L'opposant Vladimir Kara-Mourza a été condamné lundi 17 avril par un tribunal de Moscou à 25 ans de prison à l'issue d'un procès emblématique de la répression tous azimuts en Russie contre ceux qui s'opposent à l'offensive du Kremlin en Ukraine.
Vladimir Kara-Mourza, proche de l'opposant de premier plan Boris Nemtsov assassiné en 2015, était l'un des derniers critiques du Kremlin à ne pas être derrière les barreaux ou exilé à l'étranger.
À l'issue d'un procès à huis clos, le tribunal a annoncé qu'il reconnaissait M. Kara-Mourza coupable de "haute trahison", de diffusion de "fausses informations" sur l'armée russe et de travail illégal pour une organisation "indésirable", selon une journaliste de l'AFP.
L'Union européenne a condamné une peine "scandaleusement sévère". Berlin a dénoncé avec "la plus grande fermeté" la condamnation tandis que Londres a fustigé une "condamnation politiquement motivée".

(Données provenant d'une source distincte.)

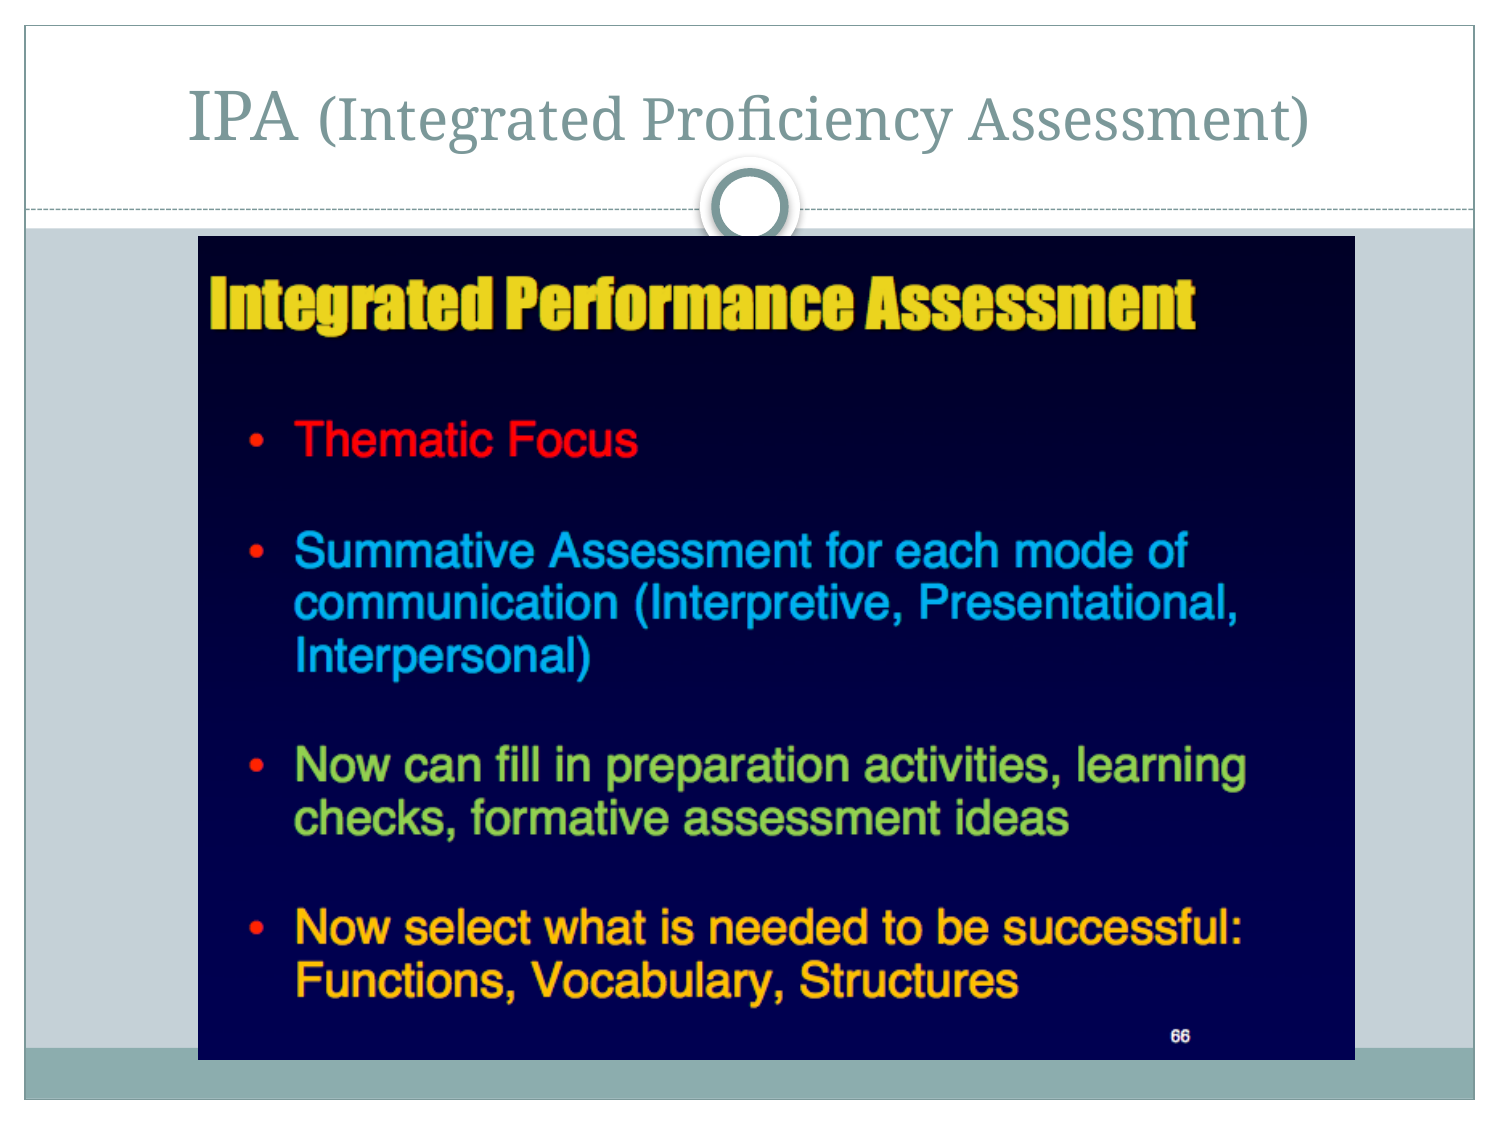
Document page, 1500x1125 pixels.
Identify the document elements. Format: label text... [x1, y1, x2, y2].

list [89, 236, 1410, 1100]
title IPA (Integrated Proficiency Assessment) [49, 37, 1450, 162]
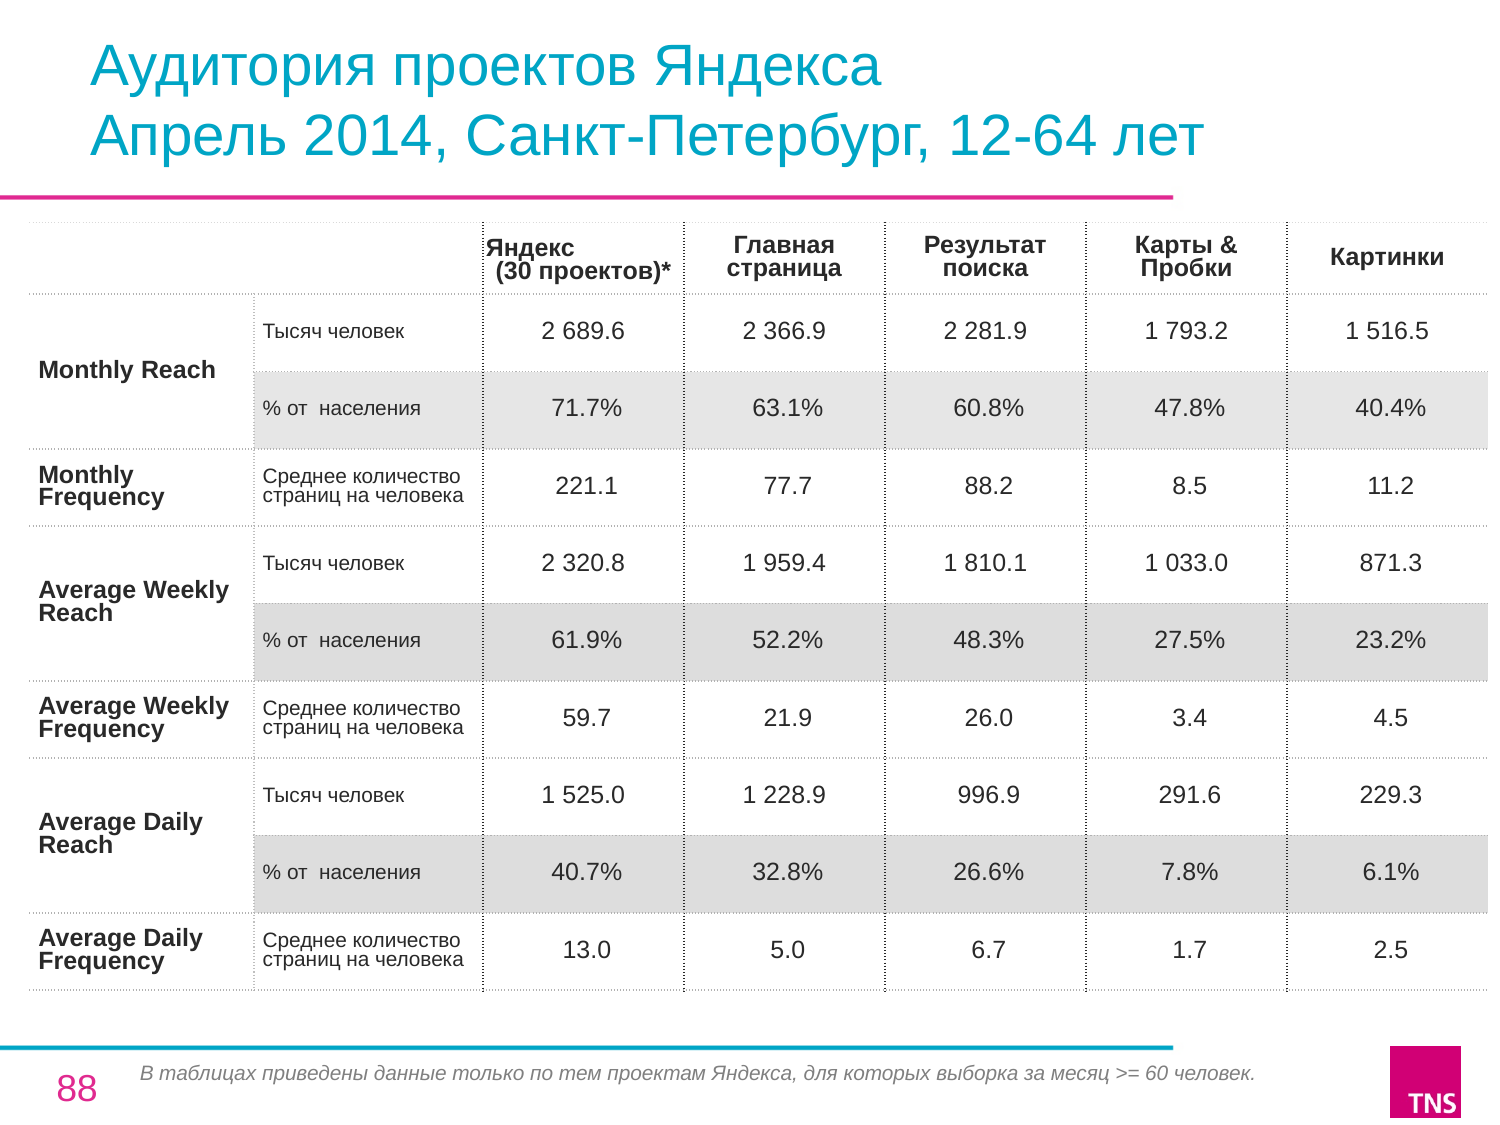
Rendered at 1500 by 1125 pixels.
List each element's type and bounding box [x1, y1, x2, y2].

Le Haut-Commissaire de l'ONU aux droits de l'Homme Volker Türk a demandé la libération "sans délai". "Personne ne devrait être privé de sa liberté pour avoir exercé ses droits humains, et j'appelle les autorités russes à le libérer sans délai. Tant qu'il est détenu, il doit être traité avec humanité et respect de sa dignité", a-t-il indiqué dans une déclaration envoyée aux médias.
"J’en suis fier"
En conséquence, il a été condamné à une peine cumulée de 25 ans d'emprisonnement dans une colonie pénitentiaire à régime sévère, ce qui implique des conditions d'incarcération plus strictes. Soit ce qu'avait requis le Parquet.
Menotté dans la cage dévolue aux accusés, et vêtu d'un jean bleu, d'un t-shirt noir et d'une veste grise, l'opposant âgé de 41 ans a accueilli le verdict avec un sourire, avant d'enjoindre par des gestes ses soutiens à lui écrire en prison.
Citée par les agences de presse russes, l'une de ses avocats, Maria Eismont, a annoncé que M. Kara-Mourza allait faire appel, dénonçant des "violations grossières de procédure" lors du procès.
Lors de ses dernières déclarations le 10 avril, Vladimir Kara-Mourza s'était dit "fier" de son engagement politique : "Non seulement je ne me repens pas de tout cela, mais j'en suis fier", avait-il lancé selon des propos publiés par le journaliste Alexeï Venediktov.
"Je sais aussi qu'un jour viendra où les ténèbres qui recouvrent notre pays se dissiperont (...) quand ceux qui ont instigué et déclenché cette guerre (en Ukraine) seront qualifiés de criminels, et non ceux qui ont essayé de l'arrêter", avait encore dit l'opposant.
"Fausses informations"
En détention provisoire depuis avril 2022, M. Kara-Mourza a failli mourir après avoir été, selon lui, empoisonné à deux reprises, en 2015 et 2017, des tentatives d'assassinat qu'il attribue au pouvoir russe.
Selon l'un de ses avocats, Vadim Prokhorov, l'opposant souffre de polyneuropathie et de pathologie neuromusculaire, conséquence des deux empoisonnements.
D'après l'agence de presse russe TASS, l'opposant, qui a été déclaré "agent de l'étranger" par les autorités, était accusé de "haute trahison" pour avoir critiqué le pouvoir dans des interventions publiques en Occident.
M. Kara-Mourza a notamment plaidé aux États-Unis, en Europe et au Canada pour l'adoption de sanctions contre les responsables russes se rendant coupable de graves violations des droits humains, à l'instar de la "loi Magnitski" votée en 2012.
L'opposant a aussi travaillé pour l'organisation Open Russia de l'ex-oligarque en exil et détracteur du Kremlin Mikhaïl Khodorkovski, déclarée "indésirable" par les autorités russes en 2017.